Filter the records down to the lines that hold the word "least", and copy each of those lines.

..........

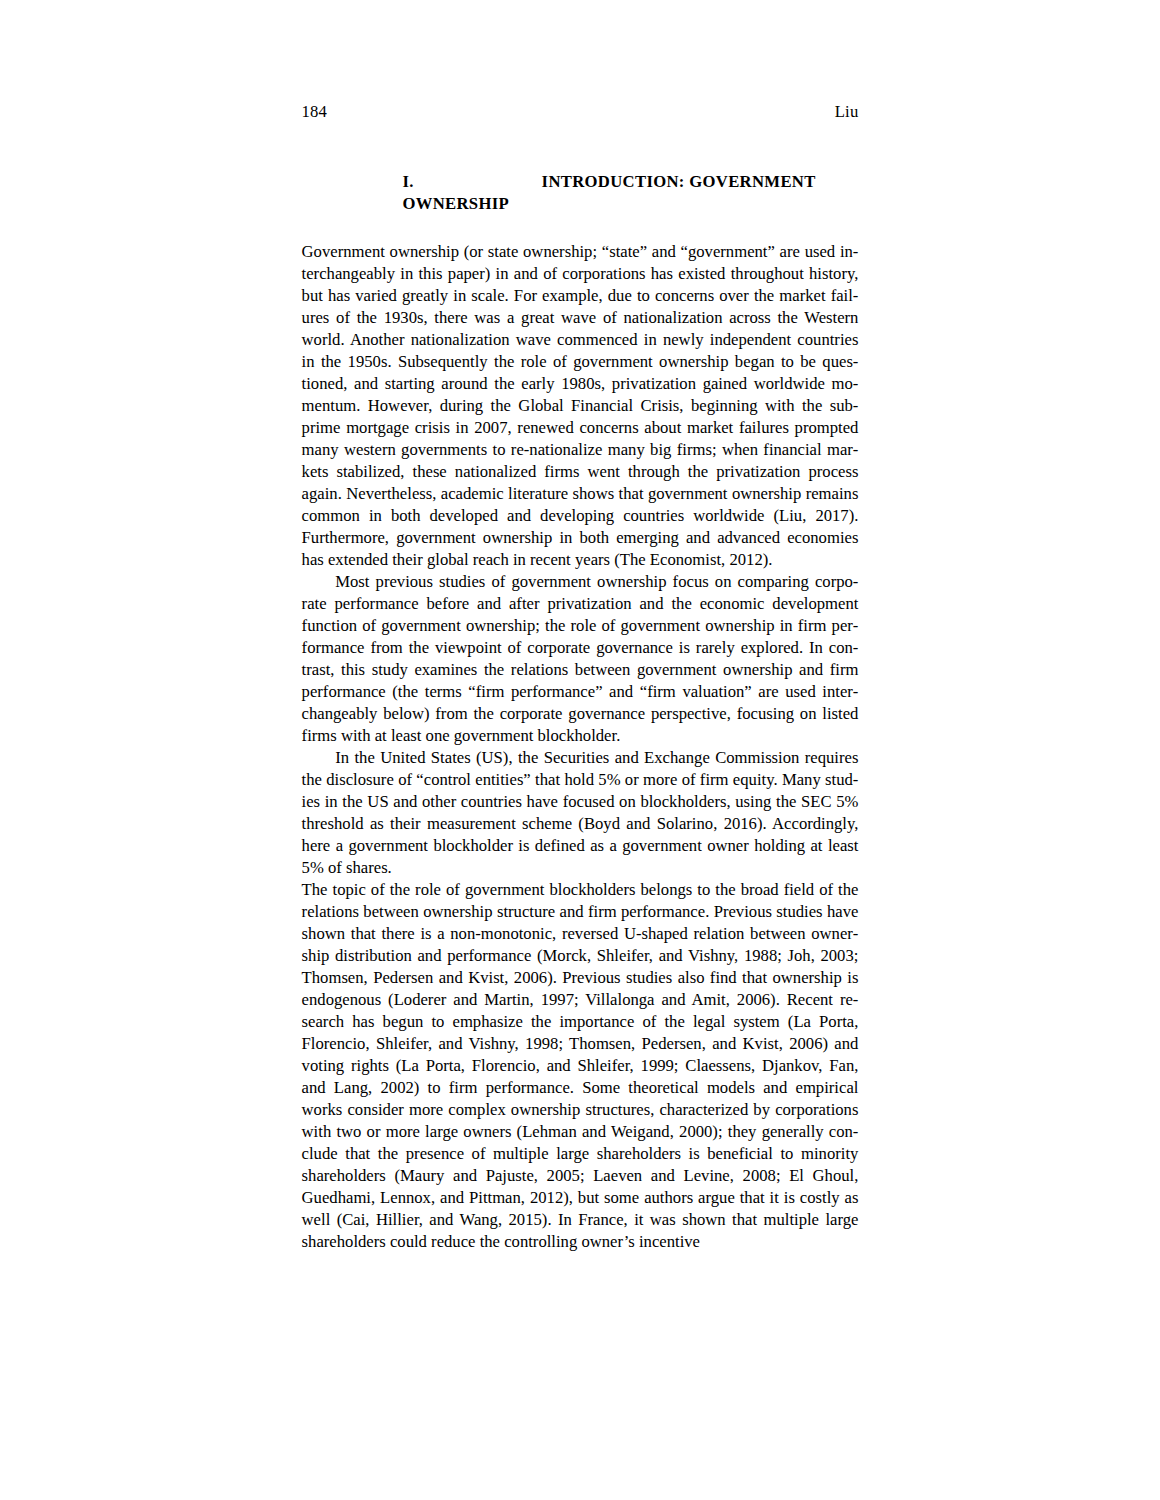184 Liu
I. INTRODUCTION: GOVERNMENT OWNERSHIP
Government ownership (or state ownership; “state” and “government” are used interchangeably in this paper) in and of corporations has existed throughout history, but has varied greatly in scale. For example, due to concerns over the market failures of the 1930s, there was a great wave of nationalization across the Western world. Another nationalization wave commenced in newly independent countries in the 1950s. Subsequently the role of government ownership began to be questioned, and starting around the early 1980s, privatization gained worldwide momentum. However, during the Global Financial Crisis, beginning with the subprime mortgage crisis in 2007, renewed concerns about market failures prompted many western governments to re-nationalize many big firms; when financial markets stabilized, these nationalized firms went through the privatization process again. Nevertheless, academic literature shows that government ownership remains common in both developed and developing countries worldwide (Liu, 2017). Furthermore, government ownership in both emerging and advanced economies has extended their global reach in recent years (The Economist, 2012).
Most previous studies of government ownership focus on comparing corporate performance before and after privatization and the economic development function of government ownership; the role of government ownership in firm performance from the viewpoint of corporate governance is rarely explored. In contrast, this study examines the relations between government ownership and firm performance (the terms “firm performance” and “firm valuation” are used interchangeably below) from the corporate governance perspective, focusing on listed firms with at least one government blockholder.
In the United States (US), the Securities and Exchange Commission requires the disclosure of “control entities” that hold 5% or more of firm equity. Many studies in the US and other countries have focused on blockholders, using the SEC 5% threshold as their measurement scheme (Boyd and Solarino, 2016). Accordingly, here a government blockholder is defined as a government owner holding at least 5% of shares.
The topic of the role of government blockholders belongs to the broad field of the relations between ownership structure and firm performance. Previous studies have shown that there is a non-monotonic, reversed U-shaped relation between ownership distribution and performance (Morck, Shleifer, and Vishny, 1988; Joh, 2003; Thomsen, Pedersen and Kvist, 2006). Previous studies also find that ownership is endogenous (Loderer and Martin, 1997; Villalonga and Amit, 2006). Recent research has begun to emphasize the importance of the legal system (La Porta, Florencio, Shleifer, and Vishny, 1998; Thomsen, Pedersen, and Kvist, 2006) and voting rights (La Porta, Florencio, and Shleifer, 1999; Claessens, Djankov, Fan, and Lang, 2002) to firm performance. Some theoretical models and empirical works consider more complex ownership structures, characterized by corporations with two or more large owners (Lehman and Weigand, 2000); they generally conclude that the presence of multiple large shareholders is beneficial to minority shareholders (Maury and Pajuste, 2005; Laeven and Levine, 2008; El Ghoul, Guedhami, Lennox, and Pittman, 2012), but some authors argue that it is costly as well (Cai, Hillier, and Wang, 2015). In France, it was shown that multiple large shareholders could reduce the controlling owner’s incentive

..........

• Response below
Most previous studies of government ownership focus on comparing corporate performance before and after privatization and the economic development function of government ownership; the role of government ownership in firm performance from the viewpoint of corporate governance is rarely explored. In contrast, this study examines the relations between government ownership and firm performance (the terms “firm performance” and “firm valuation” are used interchangeably below) from the corporate governance perspective, focusing on listed firms with at least one government blockholder.
In the United States (US), the Securities and Exchange Commission requires the disclosure of “control entities” that hold 5% or more of firm equity. Many studies in the US and other countries have focused on blockholders, using the SEC 5% threshold as their measurement scheme (Boyd and Solarino, 2016). Accordingly, here a government blockholder is defined as a government owner holding at least 5% of shares.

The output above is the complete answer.